Your Extension attribute is commented out. Remove the apostrophe and it should work.

----------


## KGComputers

And make sure to import CompilerServices namespace.


VB.NET Code:
Imports System.Runtime.CompilerServices

----------


## Omega123

Good morning,

- the code I posted above is in MainWindow.xaml.vb
- The name of my DataGrid = bgdatagrid_ArtikelInf
- Imports System.Runtime.CompilerServices is above the class in MainWindow.xaml.vb
- <Extension()>    (without apostrophe) I  have no clue what this actually does

- This is the hole code inside MainWindow.xaml.vb





> Private Sub btn_tc1_ENTER_Click(sender As Object, e As RoutedEventArgs) Handles btn_tc1_ENTER.Click
>         Me.ArtikelAuftrag = TextBox1.Text
> 
>         'MsgBox(ArtikelAuftrag)
> 
>         Dim con As String = "Server=FHPCzz\SQLEXPRESS;Database=zzz;User=zzz;Pwd=zzz;"
>         Dim connection As New SqlConnection(con)
> 
>         If Me.ArtikelAuftrag.Contains("#") Then
> ...



VS throws two errors marked in RED so no compiling is posible:


ERROR	BC36551	extended methods can only be defined in Modules

ERROR       BC30311	The Value of type "Integer" can not be converted into "UIElement"




Omega

----------


## KGComputers

> ERROR    BC36551    extended methods can only be defined in Modules


Create an empty module in your project called DataGridExtensions and transfer the GetRow() function from MainWindow.Xaml.vb to DataGridExtensions.vb module just like in my example project.


VB.NET Code:
Imports System.Runtime.CompilerServices Module DataGridExtensions   <Extension()>    Function GetRow(ByVal grid As DataGrid, ByVal index As Integer) As DataGridRow         Dim row As DataGridRow = DirectCast(grid.ItemContainerGenerator.ContainerFromIndex(index), DataGridRow)        If row Is Nothing Then            grid.UpdateLayout()            grid.ScrollIntoView(grid.Items(index))            row = DirectCast(grid.ItemContainerGenerator.ContainerFromIndex(index), DataGridRow)        End If         Return row    End Function End Module




> ERROR BC30311    The Value of type "Integer" can not be converted into "UIElement"
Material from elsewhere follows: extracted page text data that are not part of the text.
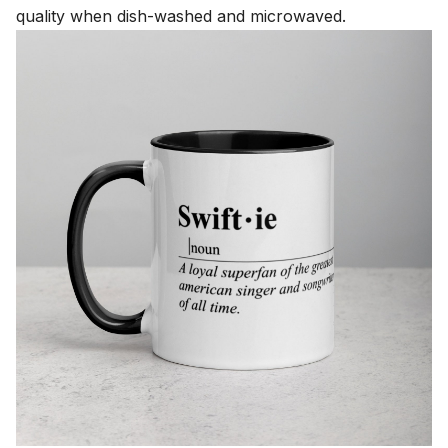
quality when dish-washed and microwaved.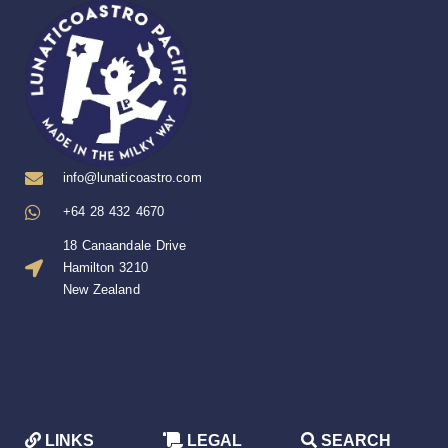
info@lunaticoastro.com
+64 28 432 4670
18 Canaandale Drive
Hamilton 3210
New Zealand
LINKS
LEGAL
SEARCH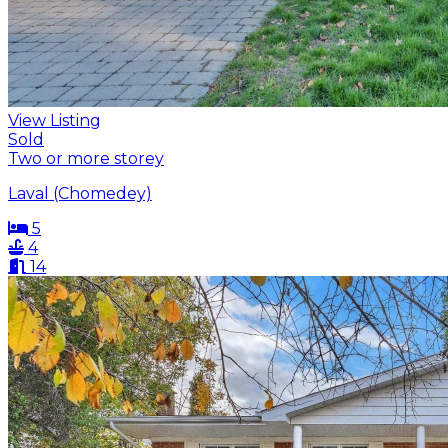
View Listing
Sold
Two or more storey
Laval (Chomedey)
5
4
14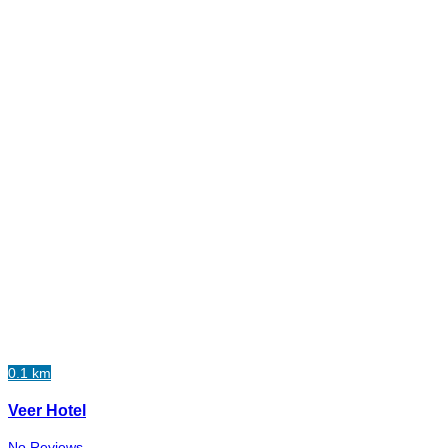
0.1 km
Veer Hotel
No Reviews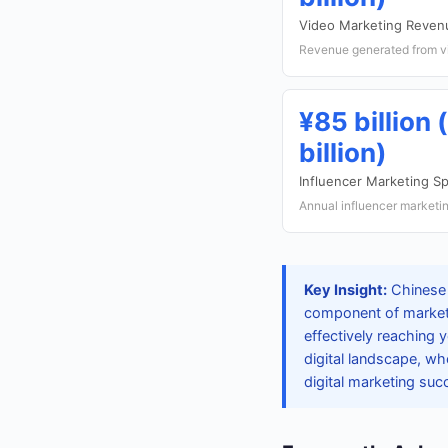
Video Marketing Reven
Revenue generated from vi
¥85 billion 
billion)
Influencer Marketing S
Annual influencer marketin
Key Insight:
Chinese 
component of marketin
effectively reaching
digital landscape, wh
digital marketing suc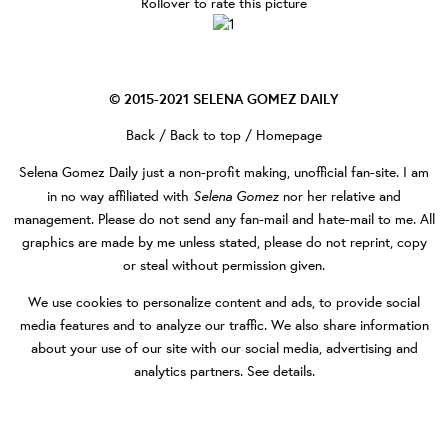
Rollover to rate this picture
© 2015-2021
SELENA GOMEZ DAILY
Back
/
Back to top
/
Homepage
Selena Gomez Daily
just a non-profit making, unofficial fan-site. I am
Selena Gomez
in no way affiliated with
nor her relative and
management. Please do not send any fan-mail and hate-mail to me. All
graphics are made by me unless stated, please do not reprint, copy
or steal without permission given.
We use cookies to personalize content and ads, to provide social
media features and to analyze our traffic. We also share information
about your use of our site with our social media, advertising and
analytics partners.
See details
.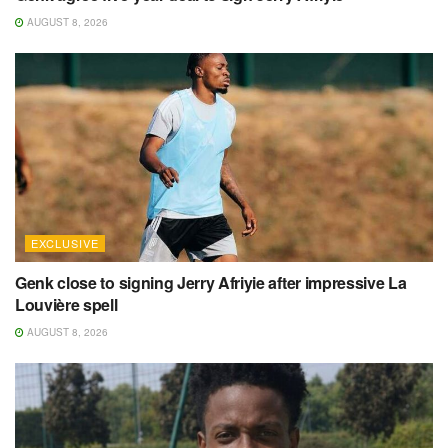
AUGUST 8, 2026
EXCLUSIVE
Genk close to signing Jerry Afriyie after impressive La
Louvière spell
AUGUST 8, 2026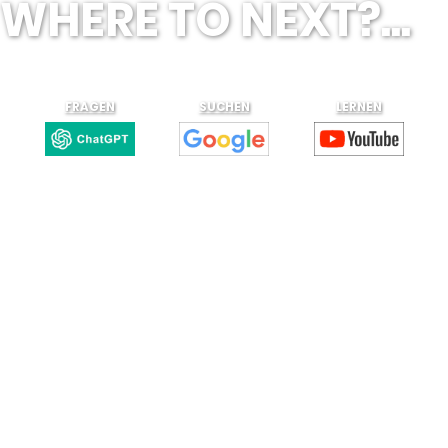
WHERE TO NEXT?...
FRAGEN
SUCHEN
LERNEN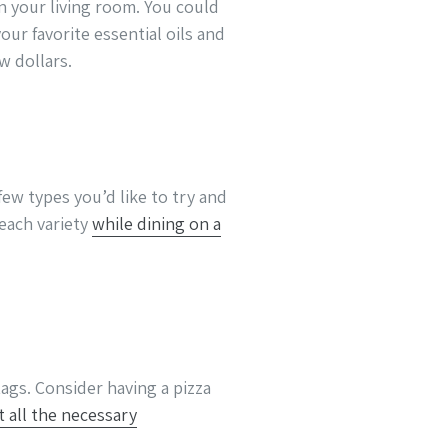
n your living room. You could
ur favorite essential oils and
w dollars.
few types you’d like to try and
 each variety
while dining on a
ags. Consider having a pizza
t all the necessary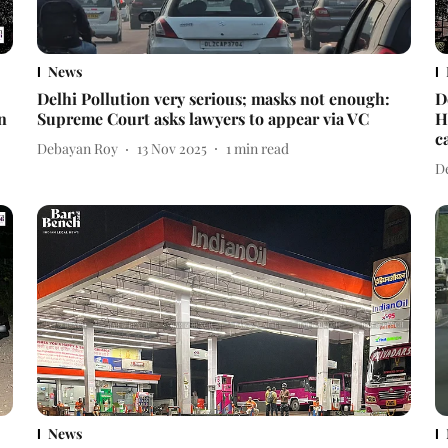
News
Delhi Pollution very serious; masks not enough:
D
n
Supreme Court asks lawyers to appear via VC
H
c
Debayan Roy
13 Nov 2025
1
min read
D
News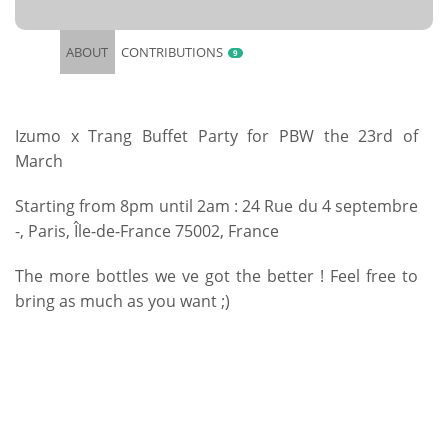
ABOUT
CONTRIBUTIONS
9
Izumo x Trang Buffet Party for PBW the 23rd of
March
Starting from 8pm until 2am : 24 Rue du 4 septembre
-, Paris, Île-de-France 75002, France
The more bottles we ve got the better ! Feel free to
bring as much as you want ;)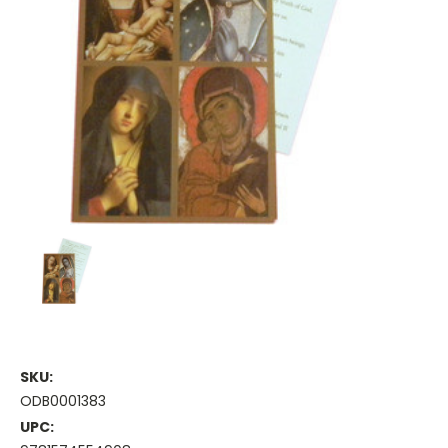
SKU:
ODB0001383
UPC: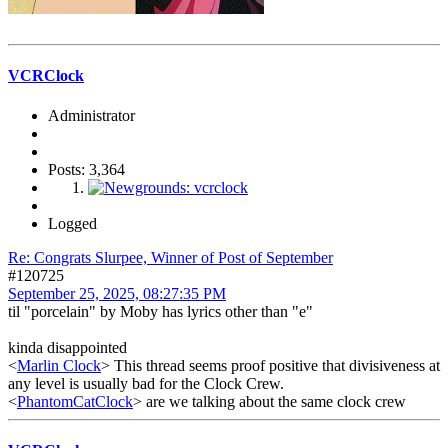
VCRClock
Administrator
Posts: 3,364
Logged
Re: Congrats Slurpee, Winner of Post of September
#120725
September 25, 2025, 08:27:35 PM
til "porcelain" by Moby has lyrics other than "e"
kinda disappointed
<
Marlin Clock
> This thread seems proof positive that divisiveness at
any level is usually bad for the Clock Crew.
<
PhantomCatClock
> are we talking about the same clock crew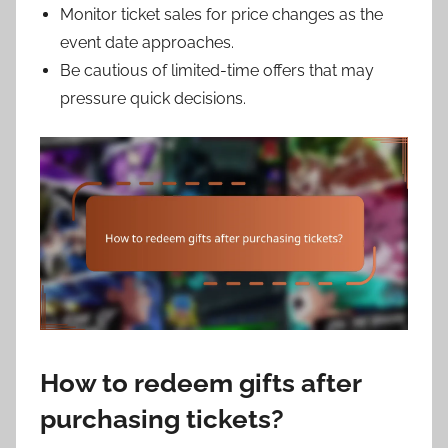
Monitor ticket sales for price changes as the
event date approaches.
Be cautious of limited-time offers that may
pressure quick decisions.
How to redeem gifts after
purchasing tickets?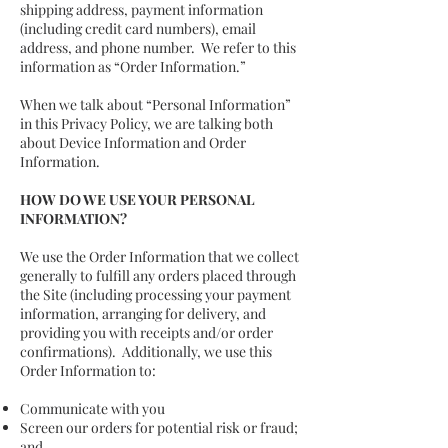
shipping address, payment information
(including credit card numbers), email
address, and phone number. We refer to this
information as “Order Information.”
When we talk about “Personal Information”
in this Privacy Policy, we are talking both
about Device Information and Order
Information.
HOW DO WE USE YOUR PERSONAL
INFORMATION?
We use the Order Information that we collect
generally to fulfill any orders placed through
the Site (including processing your payment
information, arranging for delivery, and
providing you with receipts and/or order
confirmations). Additionally, we use this
Order Information to:
Communicate with you
Screen our orders for potential risk or fraud;
and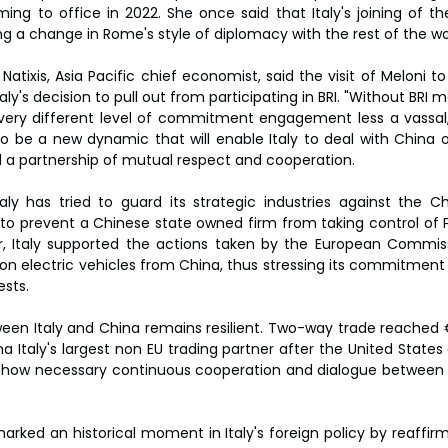
ng to office in 2022. She once said that Italy's joining of th
ng a change in Rome's style of diplomacy with the rest of the wo
 Natixis, Asia Pacific chief economist, said the visit of Meloni to
ly's decision to pull out from participating in BRI. "Without BRI 
 very different level of commitment engagement less a vassal,
 to be a new dynamic that will enable Italy to deal with China o
rd a partnership of mutual respect and cooperation.
ly has tried to guard its strategic industries against the Chi
prevent a Chinese state owned firm from taking control of Pire
r, Italy supported the actions taken by the European Commissi
% on electric vehicles from China, thus stressing its commitment
sts.
ween Italy and China remains resilient. Two-way trade reached €
a Italy's largest non EU trading partner after the United State
ng how necessary continuous cooperation and dialogue between 
marked an historical moment in Italy's foreign policy by reaffirmi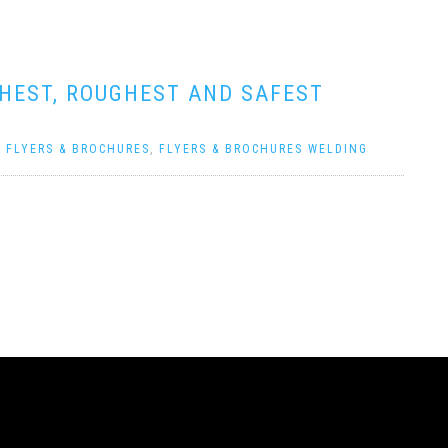
GHEST, ROUGHEST AND SAFEST
|
FLYERS & BROCHURES
,
FLYERS & BROCHURES WELDING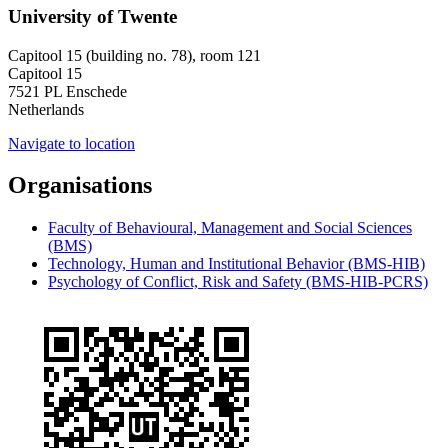
University of Twente
Capitool 15 (building no. 78), room 121
Capitool 15
7521 PL Enschede
Netherlands
Navigate to location
Organisations
Faculty of Behavioural, Management and Social Sciences
(BMS)
Technology, Human and Institutional Behavior (BMS-HIB)
Psychology of Conflict, Risk and Safety (BMS-HIB-PCRS)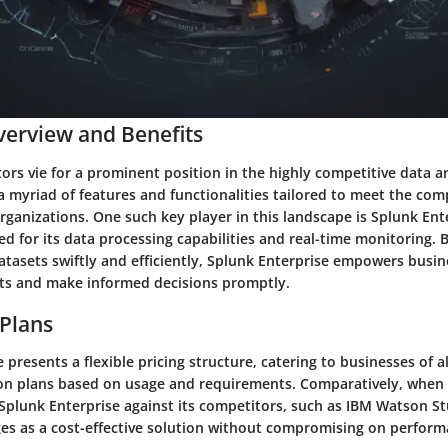
erview and Benefits
ors vie for a prominent position in the highly competitive data a
a myriad of features and functionalities tailored to meet the com
ganizations. One such key player in this landscape is Splunk Ent
 for its data processing capabilities and real-time monitoring. 
atasets swiftly and efficiently, Splunk Enterprise empowers busin
hts and make informed decisions promptly.
 Plans
 presents a flexible pricing structure, catering to businesses of al
ion plans based on usage and requirements. Comparatively, when 
 Splunk Enterprise against its competitors, such as IBM Watson S
ges as a cost-effective solution without compromising on perform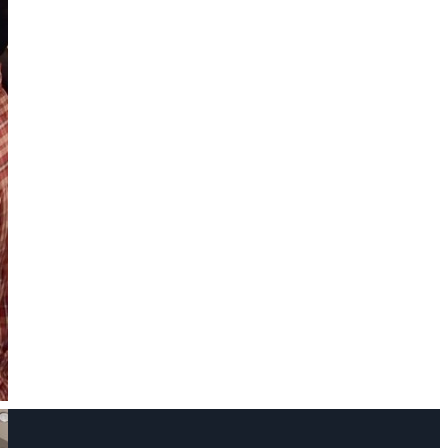
Name
Phone Number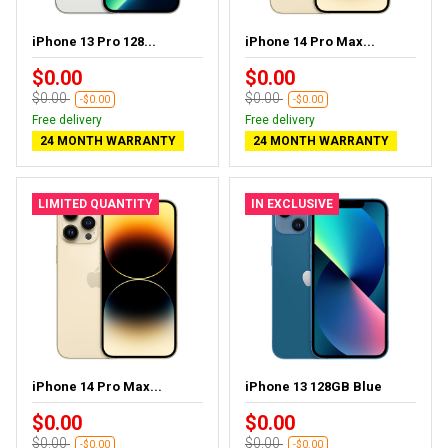
iPhone 13 Pro 128...
iPhone 14 Pro Max...
$0.00
$0.00
$0.00
$0.00
-$0.00
-$0.00
Free delivery
Free delivery
24 MONTH WARRANTY
24 MONTH WARRANTY
LIMITED QUANTITY
IN EXCLUSIVE
iPhone 14 Pro Max...
iPhone 13 128GB Blue
$0.00
$0.00
$0.00
$0.00
-$0.00
-$0.00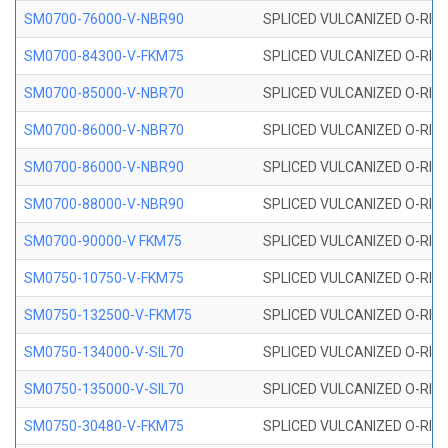
SM0700-76000-V-NBR90
SPLICED VULCANIZED O-RING
SM0700-84300-V-FKM75
SPLICED VULCANIZED O-RING
SM0700-85000-V-NBR70
SPLICED VULCANIZED O-RING
SM0700-86000-V-NBR70
SPLICED VULCANIZED O-RING
SM0700-86000-V-NBR90
SPLICED VULCANIZED O-RING
SM0700-88000-V-NBR90
SPLICED VULCANIZED O-RING
SM0700-90000-V FKM75
SPLICED VULCANIZED O-RING
SM0750-10750-V-FKM75
SPLICED VULCANIZED O-RING
SM0750-132500-V-FKM75
SPLICED VULCANIZED O-RING
SM0750-134000-V-SIL70
SPLICED VULCANIZED O-RING 
SM0750-135000-V-SIL70
SPLICED VULCANIZED O-RING 
SM0750-30480-V-FKM75
SPLICED VULCANIZED O-RING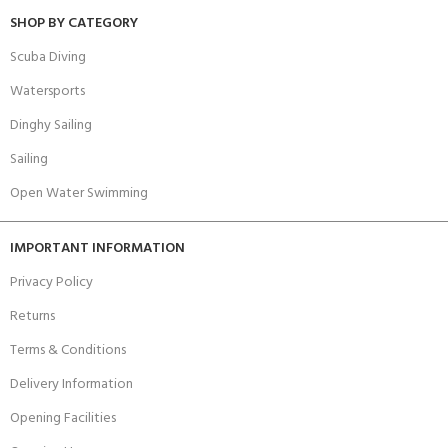
SHOP BY CATEGORY
Scuba Diving
Watersports
Dinghy Sailing
Sailing
Open Water Swimming
IMPORTANT INFORMATION
Privacy Policy
Returns
Terms & Conditions
Delivery Information
Opening Facilities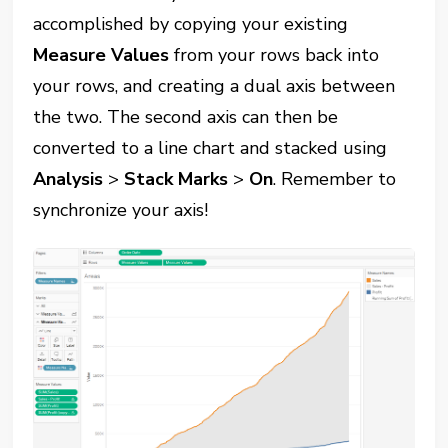
accomplished by copying your existing
Measure Values
from your rows back into
your rows, and creating a dual axis between
the two. The second axis can then be
converted to a line chart and stacked using
Analysis
>
Stack Marks
>
On
. Remember to
synchronize your axis!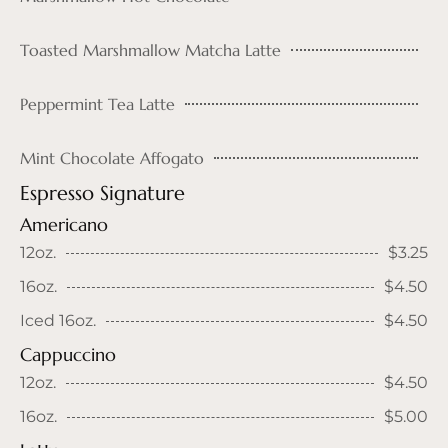
Toasted Marshmallow Matcha Latte
Peppermint Tea Latte
Mint Chocolate Affogato
Espresso Signature
Americano
12oz.
$3.25
16oz.
$4.50
Iced 16oz.
$4.50
Cappuccino
12oz.
$4.50
16oz.
$5.00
Your using the Grid class "*Grid.GetRow(0)*" instead of your grid object when referencing GetRow() method which is wrong. Replace it with your grid object such as below:


vb.net Code:
Dim cell As DataGridCell = TryCast(bgdatagrid_ArtikelInf.Columns(2).GetCellContent(bgdatagrid_ArtikelInf.GetRow(0)).Parent, DataGridCell)

----------


## Omega123

ok we are getting somewhere, :Smilie: 

no errors before execution, but when I run the application I get the following:

Zusätzliche Informationen: Der Index lag außerhalb des Bereichs. Er darf nicht negativ und kleiner als die Auflistung sein.
(translation: The index is out of the range. I shouldn't be negative or smaller than the list)

I tried to change the indices but no luck with that.

----------


## KGComputers

Trace and debug your code. It must have something to do with datagrid's databinding. It could be that the datagrid has no rows at all when you access the row and column.

-kgc

----------


## Omega123

yuhuuuu!  :Smilie:  Its working!,
thank you very much!!

there is one little issue left - the datagrid is on a different tab. That means to only way to get the value of the specific cell is to run your function when you are on the same tab as the datagrid.
Otherwise it throws the exception in my last post.

Is there a way around this?

Thank you again

----------


## KGComputers

Maybe you can do some readings on how to navigate through the Tab's Visual Tree to access the DataGrid object. Just like the method GetVisualChild() in DataGridExtensions.vb from post #2.

----------